New split type, cleaner predictions file, backward compatibility, bug fixes, and testing improvements

Compare
Choose a tag to compare
@swansonk14 swansonk14 released this 26 Jan 17:23
· 389 commits to master since this release
8258fcb

Features

New split type

The split type --split_type cv already existed to perform k-fold cross-validation (where k is set by --num_folds). In each fold, 1/k of the data is put in the test set, 1/k of the data is in put in the validation set, and the remaining (k-2)/k of the data is put in the training set.

Now, a new split type --split_type cv-no-test exists which is essentially identical except that it assigns no data to the test set on each fold (b56ca98). Instead, 1/k of the data is put in the validation set and (k-1)/k of the data is put in the training set with no test data. The purpose of this split type is to maximize the training data when training a model in cases where the test performance is already known (or is not important) and doesn't need to be determined. Note that the validation set is still necessary to perform early stopping.

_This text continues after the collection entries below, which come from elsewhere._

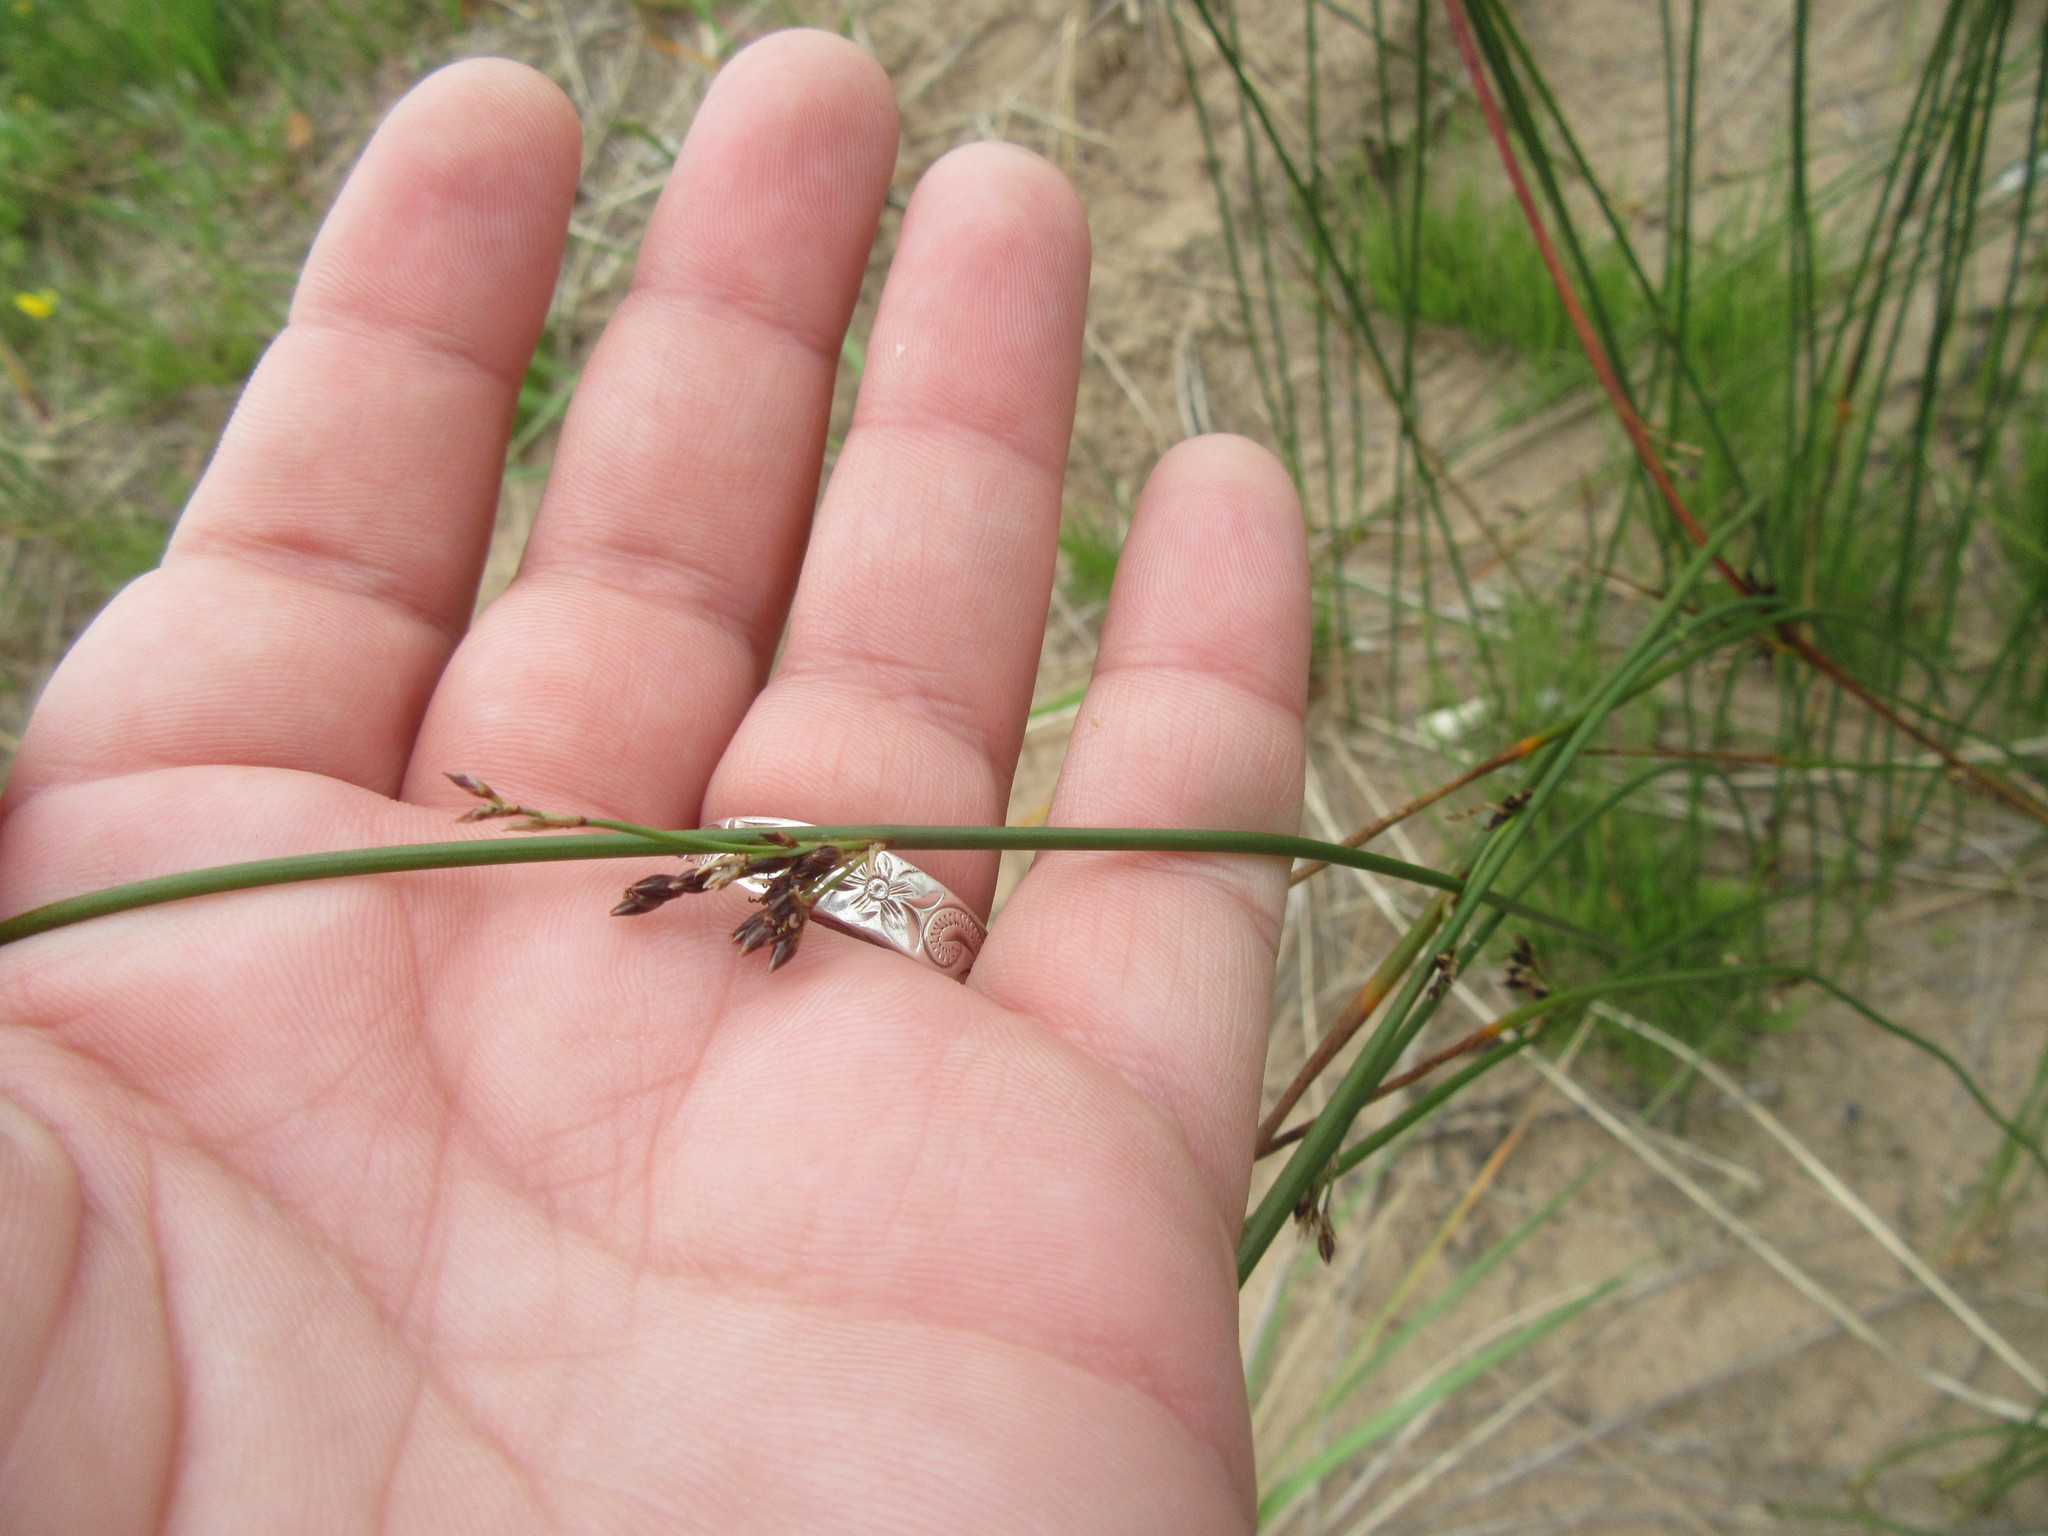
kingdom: Plantae
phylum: Tracheophyta
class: Liliopsida
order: Poales
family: Juncaceae
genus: Juncus
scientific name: Juncus balticus
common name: Baltic rush
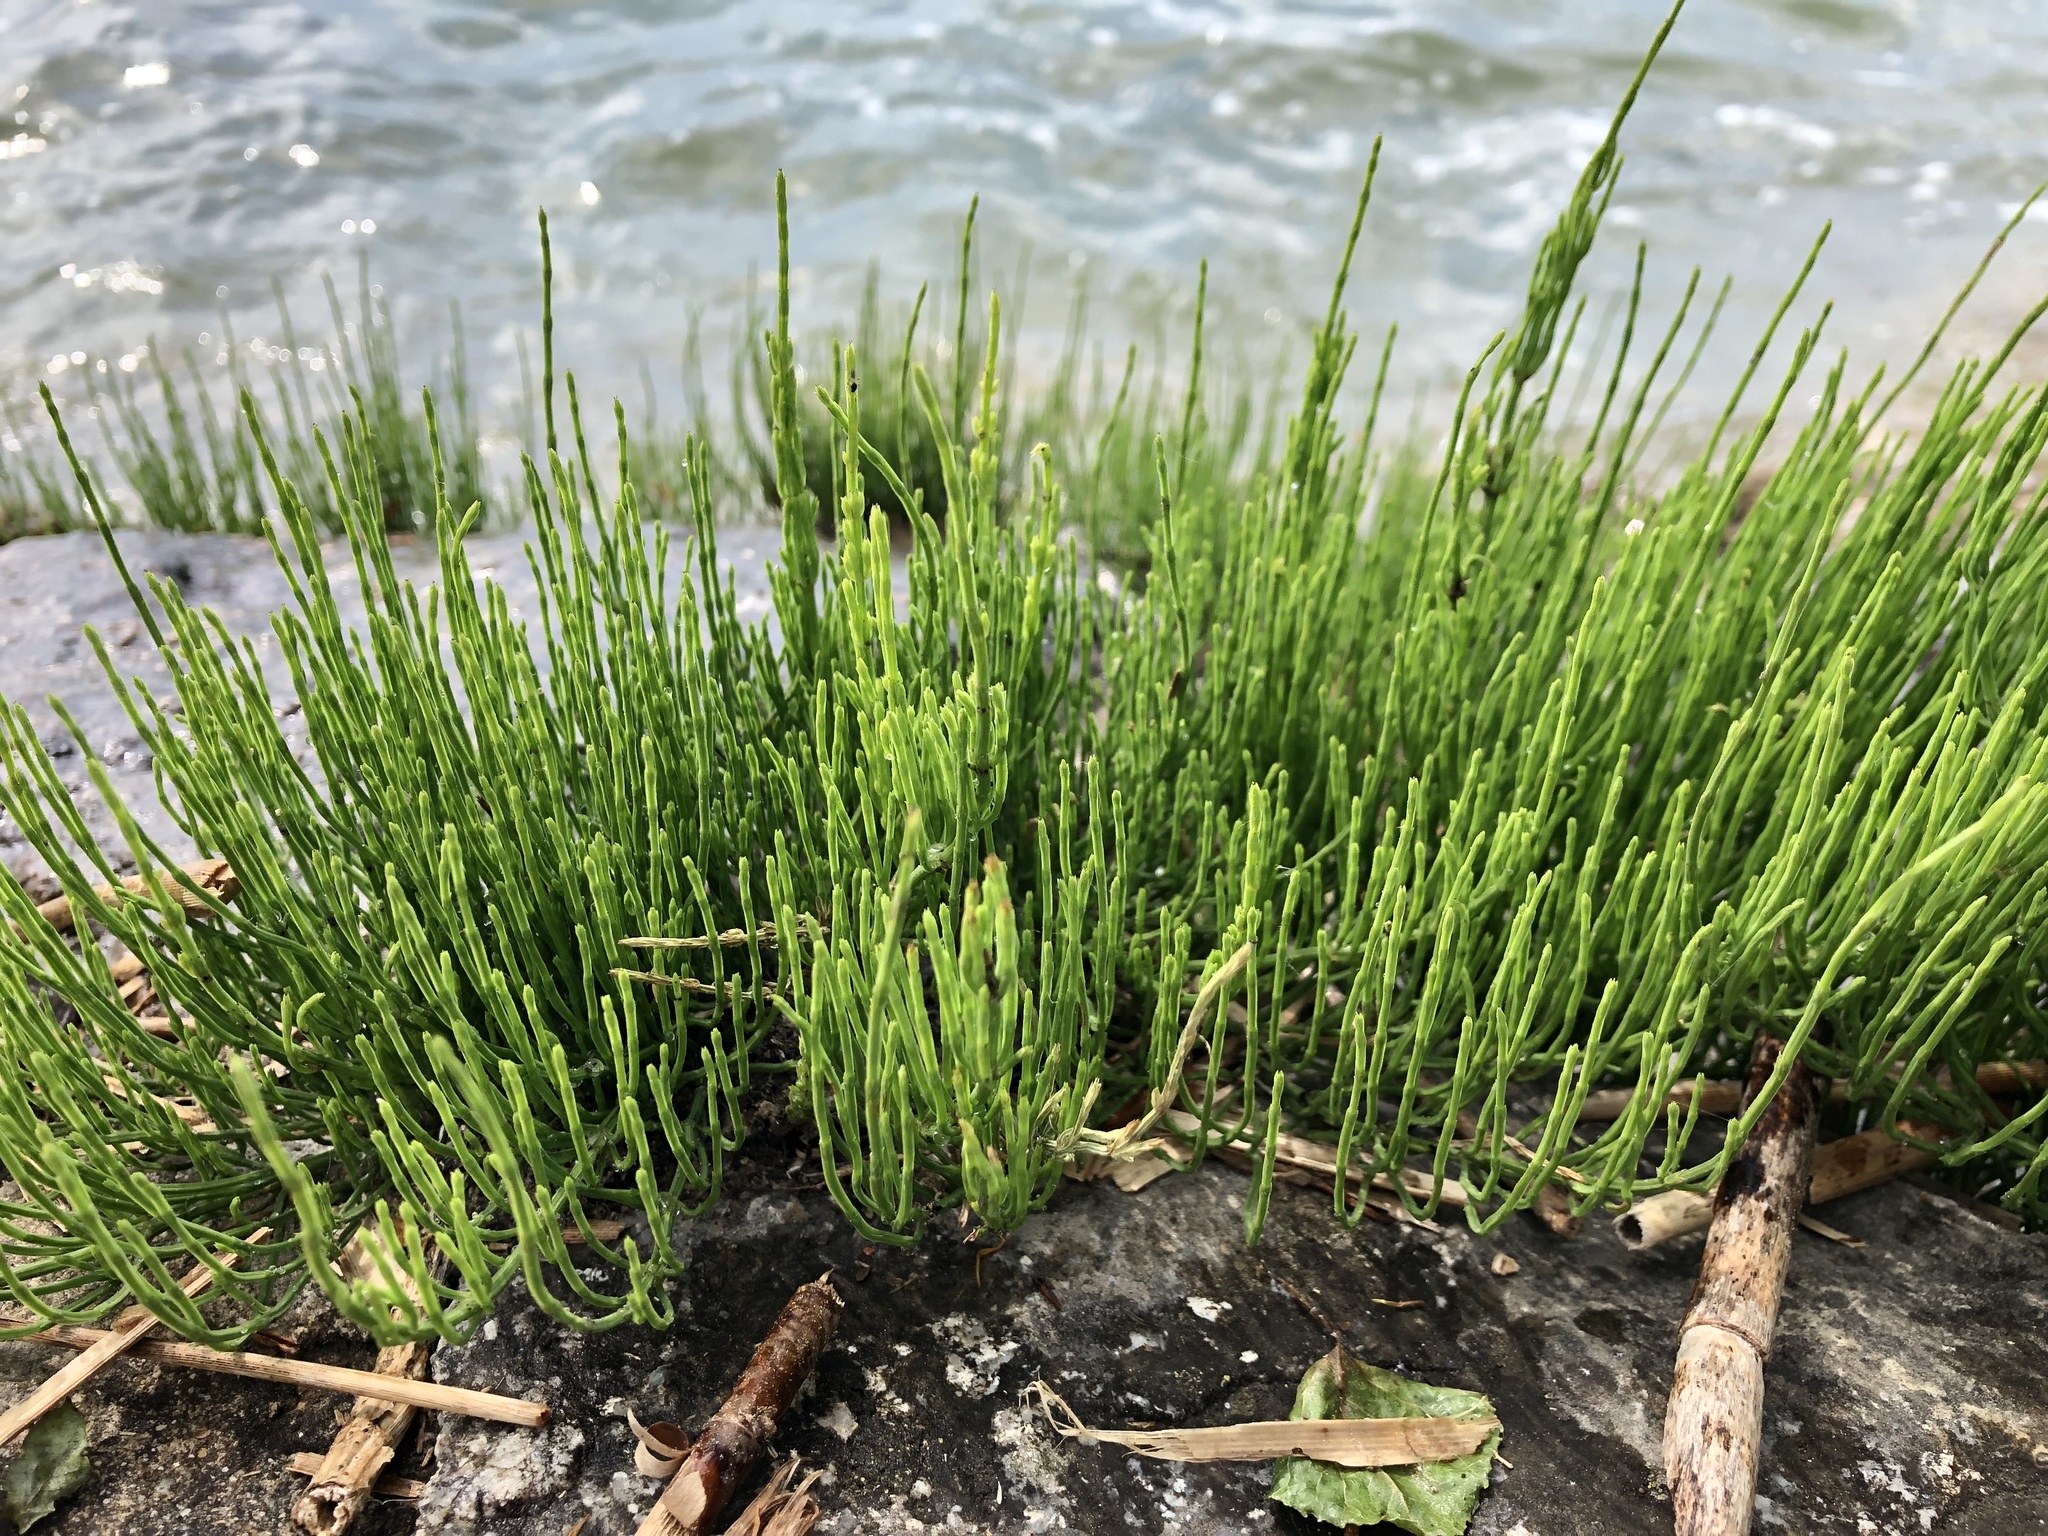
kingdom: Plantae
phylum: Tracheophyta
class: Polypodiopsida
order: Equisetales
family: Equisetaceae
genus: Equisetum
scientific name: Equisetum arvense
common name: Field horsetail
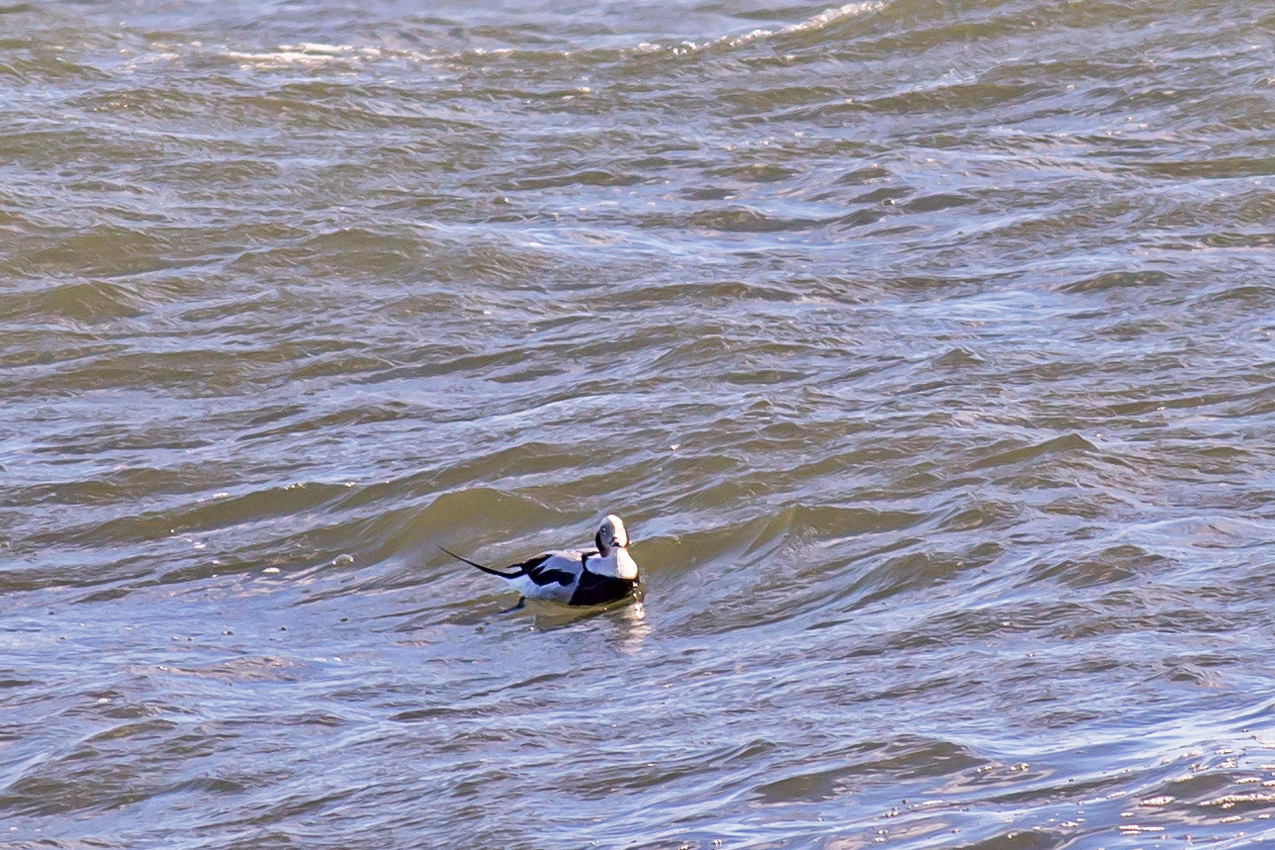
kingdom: Animalia
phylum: Chordata
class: Aves
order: Anseriformes
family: Anatidae
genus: Clangula
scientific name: Clangula hyemalis
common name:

Dropping extra columns during prediction

Previously, when using predict.py, all the columns from the test_path file were copied to the preds_path file and then the predictions were added as additional columns at the end. Now there is an option called --drop_extra_columns which will not copy over these extraneous columns to preds_path (83ea4c0 and 0613395). When --drop_extra_columns is used, preds_path will only contain columns with the SMILES and with the prediction values.

Bug Fixes

Backward compatibility for load_checkpoint

Previously, newer versions of Chemprop incorrectly loaded checkpoints that were trained using older versions of Chemprop due to a change in the names of the parameters. Backward compatibility has now been added to allow this version of Chemprop to load checkpoints with either set of names (5371b29 and 206950c).

Saving SMILES splits

Due to new Chemprop features such as the ability to load multiple molecules, the feature --save_smiles_splits, which saves the SMILES corresponding to the train, validation, and test splits, had broken (#110). This was fixed in #117.

Fixing interpret.py

Similar to the issue with saving SMILES splits, interpret.py broke due to the Chemprop feature that enables multiple molecules to be used as input (#107 and #113). This was fixed in #128.

Updating Dockerfile

The Dockerfile has been updated to address #100 and #129. This was fixed in #131.

Fixing atom descriptors

The atom_descriptors feature did not work in predict.py (#120). This was fixed in #114.

Logging

Logging to the terminal and to files (quiet.log and verbose.log in the save_dir) broke for some OS systems (#106). This was fixed in #118.

README additions

Some of the relatively new features, like custom atomic features, were missing from the README (#121). This was fixed in #122.

Infrastructure Changes

Migrating from Travis CI to GitHub Actions

Chemprop previously used Travis CI to run automated tests upon pushing to master or creating a pull request, but Travis changed its pricing structure and no longer offers unlimited free testing. For this reason, Chemprop now uses GitHub Actions to run automated tests. The results of the test runs can be seen in the Actions tab of the repo.